Rainloop: Lightweight Webmail Client

Dmitri Popov

Productivity Sauce

Nov 07, 2013 GMT
Dmitri Popov

Instead of relying on the web-based interface offered by your email provider, you can deploy your own webmail client using Rainloop. This fast and lightweight application is easy to deploy and features a polished interface. Deploying Rainloop on a server is easy. Run the following commands to create the rainloop directory in the server's root (in this case, it's /var/www), set the correct permissions and owner, and install Rainloop:

mkdir /var/www/rainloop
cd /var/www/rainloop
find . -type d -exec chmod 777 {} \;
find . -type f -exec chmod 666 {} \;
chown -R www-data:www-data .
wget -qO- http://repository.rainloop.net/installer.php | php

Once you've done that, point your browser to (where is the actual IP address or domain name of the server), and log in using the admin user name and the 12345 password. This drops you into the administration interface, where you can configure Rainloop's settings. The web-based mail client can handle multiple domains (i.e., you can use Rainloop to access email accounts from different email providers), and the application has a couple of domains preconfigured and ready to go, including Gmail and Yahoo! Mail. To add other domains, switch to the Domains section, press the Add Domain button and provide the required information. Rainloop doesn't provide native support for multiple users, but the application uses Facebook, Google, and Twitter for authentication, thus allowing users to log into Rainloop via these social services. In addition to that, Rainloop can be intergrated with Dropbox for attaching files directly from the Dropbox storage. To enable this functionality, switch to the Social section and configure the required settings (see Rainloop documentation for further info).
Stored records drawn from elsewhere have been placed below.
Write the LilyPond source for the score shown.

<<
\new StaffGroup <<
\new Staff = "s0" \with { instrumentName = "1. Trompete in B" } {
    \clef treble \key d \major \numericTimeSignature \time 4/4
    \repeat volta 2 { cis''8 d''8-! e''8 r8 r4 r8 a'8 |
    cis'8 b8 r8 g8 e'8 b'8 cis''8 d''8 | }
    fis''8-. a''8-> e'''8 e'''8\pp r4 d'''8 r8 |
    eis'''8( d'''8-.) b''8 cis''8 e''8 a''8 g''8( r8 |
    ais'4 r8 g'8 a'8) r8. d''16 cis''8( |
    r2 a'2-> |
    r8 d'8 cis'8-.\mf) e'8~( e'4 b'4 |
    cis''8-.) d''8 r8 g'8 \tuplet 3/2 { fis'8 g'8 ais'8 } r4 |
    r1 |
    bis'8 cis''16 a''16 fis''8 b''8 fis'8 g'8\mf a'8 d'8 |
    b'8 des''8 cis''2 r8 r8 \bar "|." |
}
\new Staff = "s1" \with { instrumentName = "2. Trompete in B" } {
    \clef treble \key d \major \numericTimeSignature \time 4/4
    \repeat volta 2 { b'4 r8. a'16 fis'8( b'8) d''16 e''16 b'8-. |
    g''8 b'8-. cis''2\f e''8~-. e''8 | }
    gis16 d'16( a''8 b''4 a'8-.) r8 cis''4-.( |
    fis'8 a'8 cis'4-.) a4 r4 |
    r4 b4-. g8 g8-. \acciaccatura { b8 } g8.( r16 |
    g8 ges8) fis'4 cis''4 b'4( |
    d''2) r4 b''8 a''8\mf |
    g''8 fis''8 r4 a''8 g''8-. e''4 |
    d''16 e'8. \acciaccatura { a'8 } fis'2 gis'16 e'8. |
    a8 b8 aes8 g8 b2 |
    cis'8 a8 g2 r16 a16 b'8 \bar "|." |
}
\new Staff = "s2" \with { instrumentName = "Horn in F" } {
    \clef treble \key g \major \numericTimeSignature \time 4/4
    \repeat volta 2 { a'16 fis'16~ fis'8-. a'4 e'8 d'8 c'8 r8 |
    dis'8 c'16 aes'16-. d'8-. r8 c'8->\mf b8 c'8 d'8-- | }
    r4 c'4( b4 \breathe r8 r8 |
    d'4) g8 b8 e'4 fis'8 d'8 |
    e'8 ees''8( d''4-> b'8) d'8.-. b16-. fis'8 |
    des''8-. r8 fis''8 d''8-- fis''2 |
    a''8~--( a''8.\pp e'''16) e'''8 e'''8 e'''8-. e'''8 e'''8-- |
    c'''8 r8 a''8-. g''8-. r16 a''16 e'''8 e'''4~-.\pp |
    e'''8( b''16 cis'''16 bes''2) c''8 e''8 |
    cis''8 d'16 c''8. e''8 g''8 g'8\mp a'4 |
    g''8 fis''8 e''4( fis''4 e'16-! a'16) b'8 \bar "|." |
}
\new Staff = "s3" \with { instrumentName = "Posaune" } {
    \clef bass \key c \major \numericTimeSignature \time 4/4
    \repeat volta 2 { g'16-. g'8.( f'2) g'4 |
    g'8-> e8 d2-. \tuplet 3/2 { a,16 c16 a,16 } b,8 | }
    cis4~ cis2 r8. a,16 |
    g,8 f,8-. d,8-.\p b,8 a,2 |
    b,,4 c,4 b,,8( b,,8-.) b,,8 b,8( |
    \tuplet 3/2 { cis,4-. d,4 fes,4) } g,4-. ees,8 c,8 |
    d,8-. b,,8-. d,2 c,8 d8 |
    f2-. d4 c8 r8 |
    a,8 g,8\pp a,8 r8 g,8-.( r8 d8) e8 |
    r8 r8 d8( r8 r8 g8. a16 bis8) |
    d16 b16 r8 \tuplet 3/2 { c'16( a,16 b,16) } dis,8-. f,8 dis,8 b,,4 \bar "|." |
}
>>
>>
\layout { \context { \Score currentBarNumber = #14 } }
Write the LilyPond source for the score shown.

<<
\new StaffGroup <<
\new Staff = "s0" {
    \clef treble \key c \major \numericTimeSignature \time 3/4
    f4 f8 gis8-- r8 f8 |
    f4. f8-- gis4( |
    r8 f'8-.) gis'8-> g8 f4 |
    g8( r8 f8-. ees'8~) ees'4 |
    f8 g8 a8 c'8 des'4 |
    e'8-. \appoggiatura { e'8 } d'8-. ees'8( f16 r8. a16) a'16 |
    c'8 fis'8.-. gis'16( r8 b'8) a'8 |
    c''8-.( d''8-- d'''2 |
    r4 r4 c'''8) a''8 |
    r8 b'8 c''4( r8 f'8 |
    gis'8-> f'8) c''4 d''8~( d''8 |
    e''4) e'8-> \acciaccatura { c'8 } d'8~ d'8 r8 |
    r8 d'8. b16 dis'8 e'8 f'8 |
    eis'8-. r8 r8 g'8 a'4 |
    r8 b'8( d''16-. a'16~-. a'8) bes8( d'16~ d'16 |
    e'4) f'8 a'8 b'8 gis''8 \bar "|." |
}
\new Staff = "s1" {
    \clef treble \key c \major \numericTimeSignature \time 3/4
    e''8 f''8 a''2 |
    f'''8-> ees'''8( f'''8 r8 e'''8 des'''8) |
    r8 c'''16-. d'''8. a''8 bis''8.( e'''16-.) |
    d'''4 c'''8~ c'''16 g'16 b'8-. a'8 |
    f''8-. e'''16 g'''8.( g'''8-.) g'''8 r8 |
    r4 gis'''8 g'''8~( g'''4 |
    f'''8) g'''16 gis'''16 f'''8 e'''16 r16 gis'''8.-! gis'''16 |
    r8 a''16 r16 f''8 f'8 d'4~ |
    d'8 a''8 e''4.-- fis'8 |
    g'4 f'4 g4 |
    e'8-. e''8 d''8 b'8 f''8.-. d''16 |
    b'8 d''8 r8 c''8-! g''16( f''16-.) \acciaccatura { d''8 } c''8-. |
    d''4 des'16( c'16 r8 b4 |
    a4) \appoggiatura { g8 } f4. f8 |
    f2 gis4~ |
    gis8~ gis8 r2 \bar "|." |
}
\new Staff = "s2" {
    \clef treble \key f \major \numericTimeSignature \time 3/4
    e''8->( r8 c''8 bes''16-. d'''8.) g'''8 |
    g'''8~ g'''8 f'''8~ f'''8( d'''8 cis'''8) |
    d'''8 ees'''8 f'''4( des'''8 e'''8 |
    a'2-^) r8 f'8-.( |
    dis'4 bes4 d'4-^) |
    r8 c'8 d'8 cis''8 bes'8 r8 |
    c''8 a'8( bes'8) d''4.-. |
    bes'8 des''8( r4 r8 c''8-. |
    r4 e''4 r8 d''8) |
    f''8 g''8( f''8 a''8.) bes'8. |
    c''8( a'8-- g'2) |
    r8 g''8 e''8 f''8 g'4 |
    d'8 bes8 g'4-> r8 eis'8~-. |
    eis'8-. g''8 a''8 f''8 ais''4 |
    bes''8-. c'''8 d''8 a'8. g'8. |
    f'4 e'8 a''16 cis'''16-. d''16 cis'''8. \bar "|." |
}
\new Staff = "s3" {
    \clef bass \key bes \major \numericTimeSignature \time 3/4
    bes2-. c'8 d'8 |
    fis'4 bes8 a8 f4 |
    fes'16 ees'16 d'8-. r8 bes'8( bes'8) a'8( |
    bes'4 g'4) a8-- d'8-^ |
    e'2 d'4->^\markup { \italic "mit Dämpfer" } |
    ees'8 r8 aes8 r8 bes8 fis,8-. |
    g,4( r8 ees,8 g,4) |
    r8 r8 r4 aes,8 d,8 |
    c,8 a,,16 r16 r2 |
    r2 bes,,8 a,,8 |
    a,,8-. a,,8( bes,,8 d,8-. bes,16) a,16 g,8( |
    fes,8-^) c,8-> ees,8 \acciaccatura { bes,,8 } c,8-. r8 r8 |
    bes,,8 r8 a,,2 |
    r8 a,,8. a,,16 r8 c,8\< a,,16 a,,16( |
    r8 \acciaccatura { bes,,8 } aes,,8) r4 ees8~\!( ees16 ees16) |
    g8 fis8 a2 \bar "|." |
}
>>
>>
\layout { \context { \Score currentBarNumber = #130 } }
Using Rainloop couldn't be easier. Point your browser to, log in using your email credentials, and you should see Rainloop's interface in all its beauty. Since the application is not overloaded with features, you shouldn't have trouble figuring out how to use it. While Rainloop has a lot going for it, the application does have a couple of weaknesses. For exampe, the current version doesn't support identities, and the interface doesn't work well on mobile devices. This may well be dealbreakers for power users, but for those looking for a no-frills web-based email client, Rainloop can be just the ticket.